Só de casas com a grife Momofuku, império inaugurado em 2004 pelo chef multimídia americano David Chang, também de origem coreana, conheceu três: o Noodle Bar, o Ko e o Ssäm Bar.

De volta ao Brasil, em 2011, frustrado com os baixos salários e os rumos da profissão, resolveu largar a cozinha para trabalhar com as irmãs na fábrica de sapatos que mantinham em um galpão na Barra Funda. Bem perto dali, no vizinho bairro do Bom Retiro, Shin continuou frequentando os restaurantes, lojas e cafés que atendem a comunidade coreana desde que, na década de 1960, os primeiros imigrantes começaram a se instalar na região, por muito tempo conhecida como um dos principais enclaves judaicos de São Paulo.

Até que os familiares sabores orientais de pratos servidos em restaurantes como Umiguan e Asawon, que ele frequenta até hoje, nortearam uma nova alteração de rota: em 2013, o chef resolveu carimbar outra vez o passaporte, dessa vez em direção a Seul, na Coreia do Sul, onde passou um mês hospedado com uma tia.

Shin revela que sentiu imenso prazer de voltar às origens e de se identificar com tradições que os pais imigrantes fizeram questão de manter vivas no Brasil. "Nas refeições, por exemplo, o mais velho da mesa se serve primeiro. É uma questão de respeito", conta. Percebeu, também, como a mãe era boa cozinheira. "Em todo lugar, eu reconhecia o tempero dela."

Soju: destilado mais vendido do mundo

Esqueça o uísque e a vodca: de acordo com os rankings elaborados anualmente pela revista Drinks International e pela consultoria de marketing IWSR, ambas britânicas, nenhum outro destilado é mais comercializado, em todo o planeta, do que o soju, a "cachaça" coreana.

De acordo com a lista da Drinks International, só da marca Jinro foram vendidos 702 milhões de litros em 2018, mais do que o dobro em relação ao segundo colocado, o uísque indiano Officer's Choice, que aparece com 306 milhões de litros.

Da maneira mais tradicional, o soju é feito com arroz, fermentado e então destilado. Em meados da década de 1960, porém, quando houve uma escassez do grão no país, a bebida passou a ser fabricada com outros cereais e ingredientes, como a batata-doce, até hoje muito utilizada. O teor alcoólico varia entre 16% e 53% - quanto mais artesanal, mais alto.

Na Coreia do Sul, a bebida é servida gelada, em shots. Aqui, começa a integrar a carta de bares e restaurantes também em coquetéis - no Komah, faz parte do fresh soju (vodca, soju, maçã verde, licor Luxardo e suco de limão) e do smoke Mary (vodca, soju, abacaxi, açúcar e alecrim defumado), entre outros.

Nasce o "pirralho"

Novamente animado com a cozinha, Paulo Shin voltou para São Paulo e, num acordo com as irmãs, decidiu abrir seu próprio restaurante no imóvel que funcionava como fábrica de sapatos, na Barra Funda.

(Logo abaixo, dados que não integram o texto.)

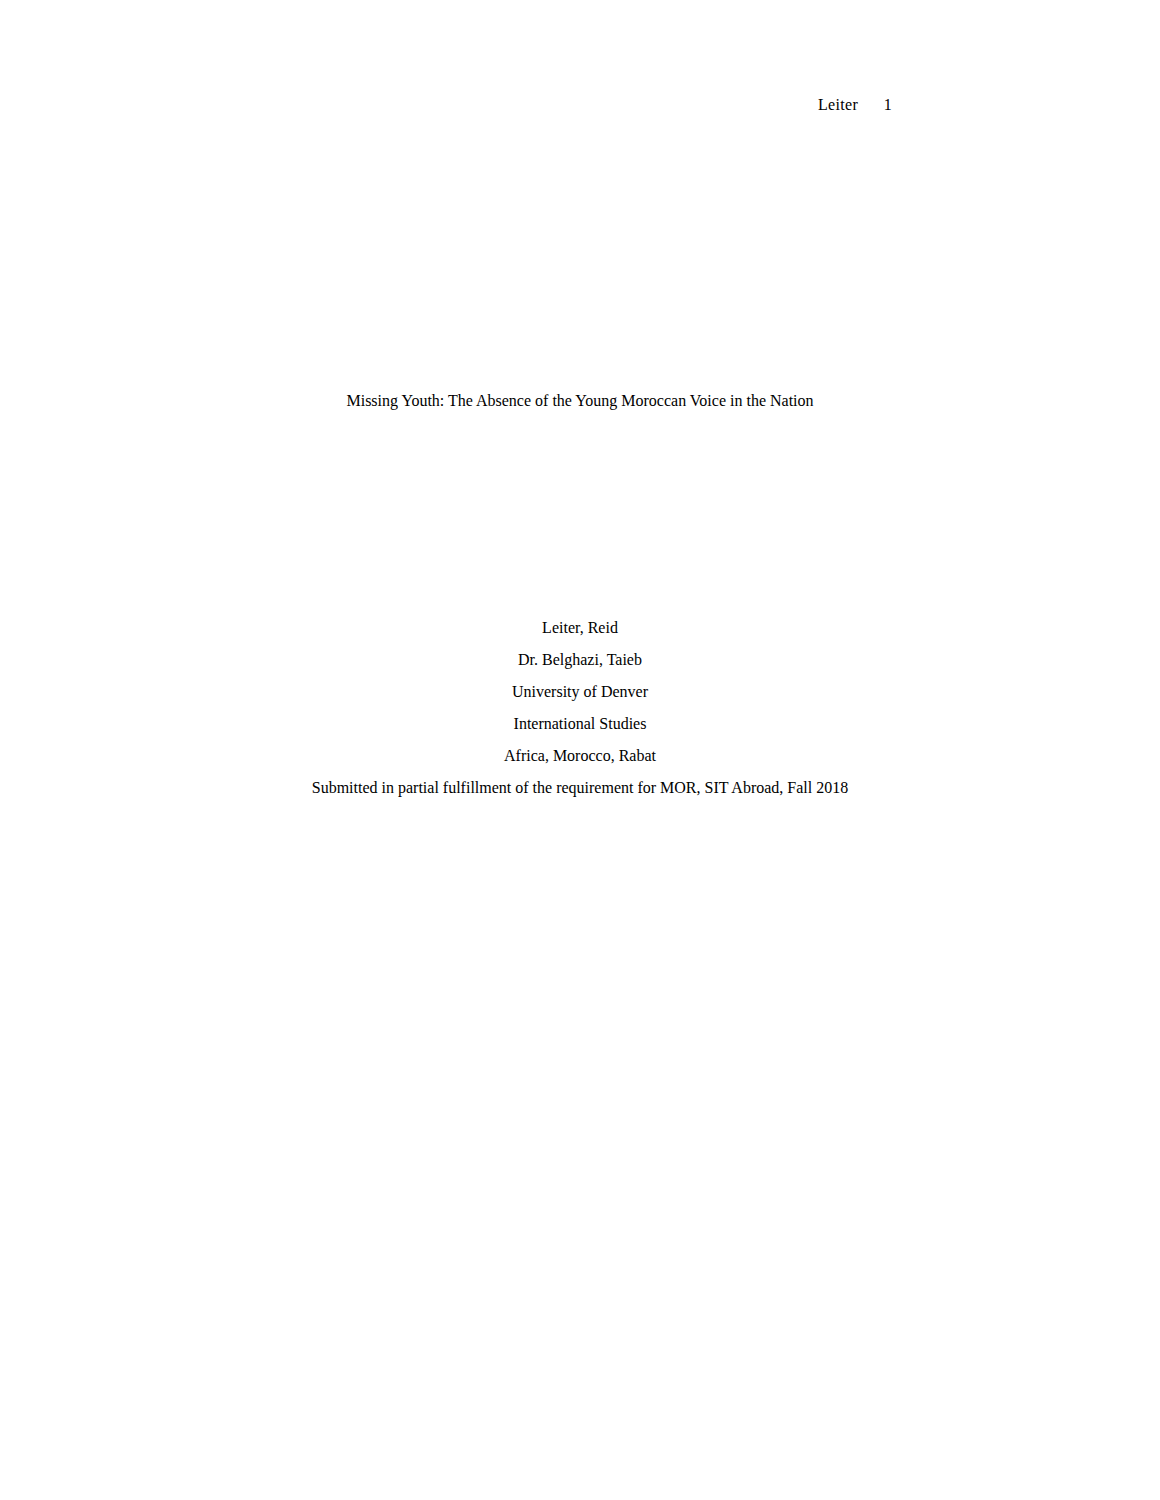Leiter1
Missing Youth: The Absence of the Young Moroccan Voice in the Nation
Leiter, Reid
Dr. Belghazi, Taieb
University of Denver
International Studies
Africa, Morocco, Rabat
Submitted in partial fulfillment of the requirement for MOR, SIT Abroad, Fall 2018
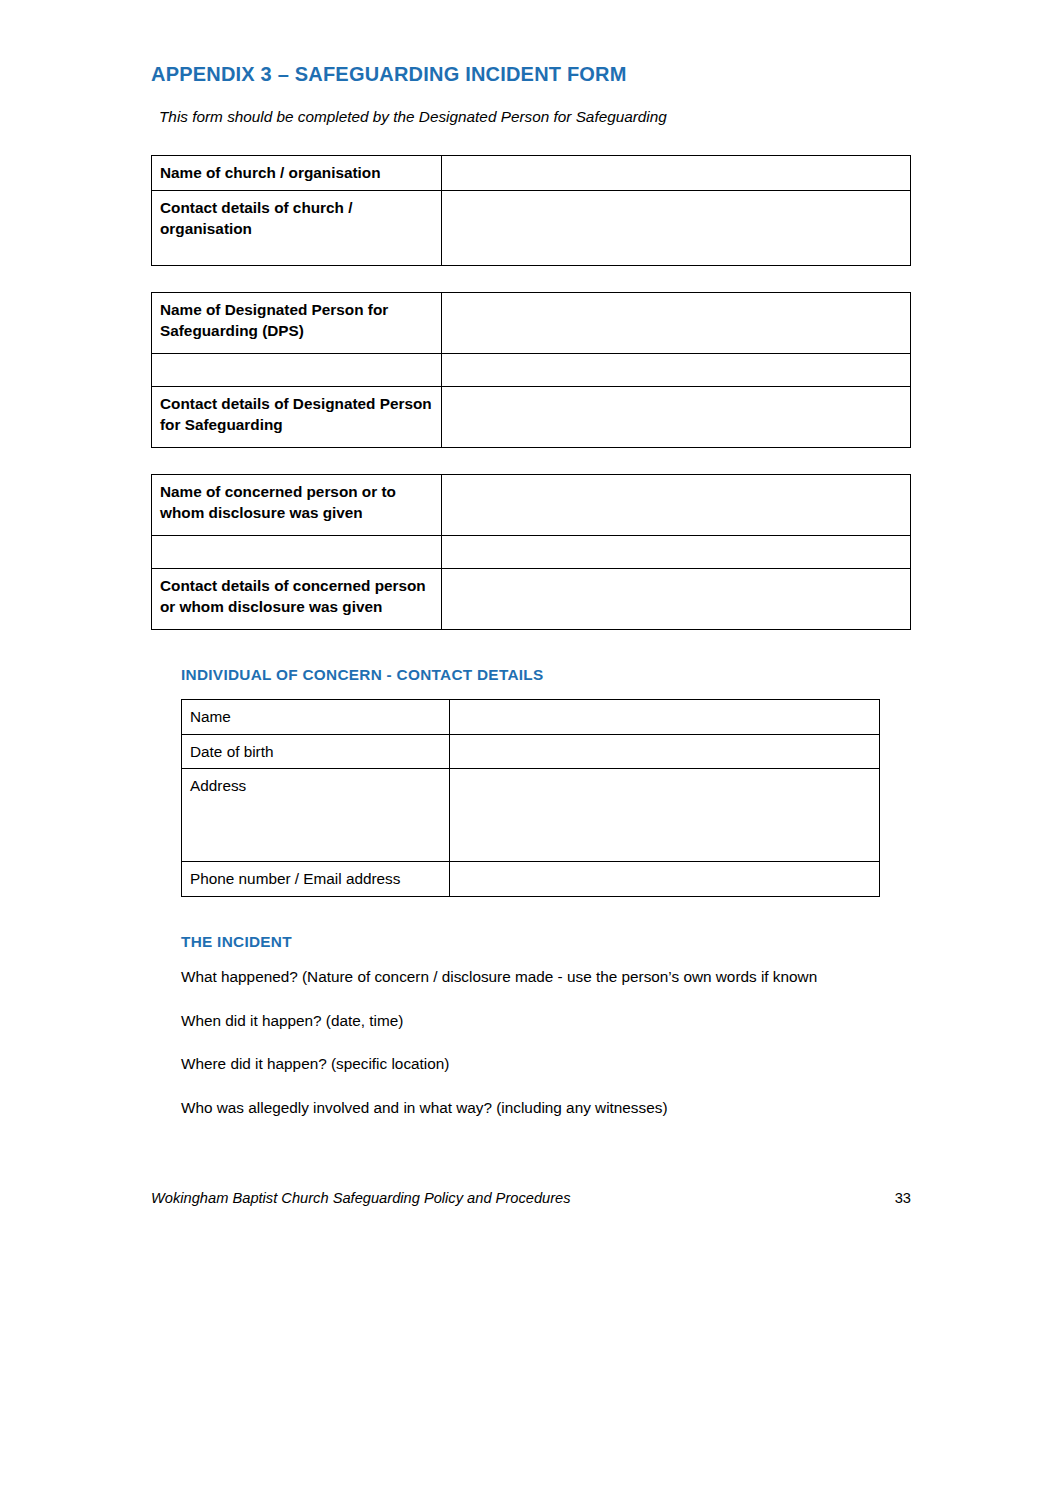APPENDIX 3 – SAFEGUARDING INCIDENT FORM
This form should be completed by the Designated Person for Safeguarding
| Name of church / organisation | |
| Contact details of church / organisation | |
| Name of Designated Person for Safeguarding (DPS) | |
| Contact details of Designated Person for Safeguarding | |
| Name of concerned person or to whom disclosure was given | |
| Contact details of concerned person or whom disclosure was given | |
INDIVIDUAL OF CONCERN - CONTACT DETAILS
| Name | |
| Date of birth | |
| Address | |
| Phone number / Email address | |
THE INCIDENT
What happened? (Nature of concern / disclosure made - use the person’s own words if known
When did it happen? (date, time)
Where did it happen? (specific location)
Who was allegedly involved and in what way? (including any witnesses)
Wokingham Baptist Church Safeguarding Policy and Procedures 33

Descartada a ideia inicial de servir PFs para os trabalhadores da região e com a ajuda da mãe, que preparava receitas como o kimchi servido na casa, surgiu o Komah - que, em coreano, quer dizer "caçula", ou "pirralho".

Três anos depois, Shin e o sócio têm 24 funcionários - a mãe, aos 63 anos, agora vive na Serra da Cantareira, onde cuida de uma horta que produz alface, folha de gergelim, azedinha e broto de beterraba, entre outras verduras que abastecem o Komah.

Com os negócios estruturados, atualmente dá tempo do chef frequentar academia, ler, ir ao cinema, viajar e ainda revisitar as raízes orientais nas lojas, cafés e restaurantes do Bom Retiro. Mas com uma e importante diferença: hoje, elas convivem em paz com sua origem brasileira.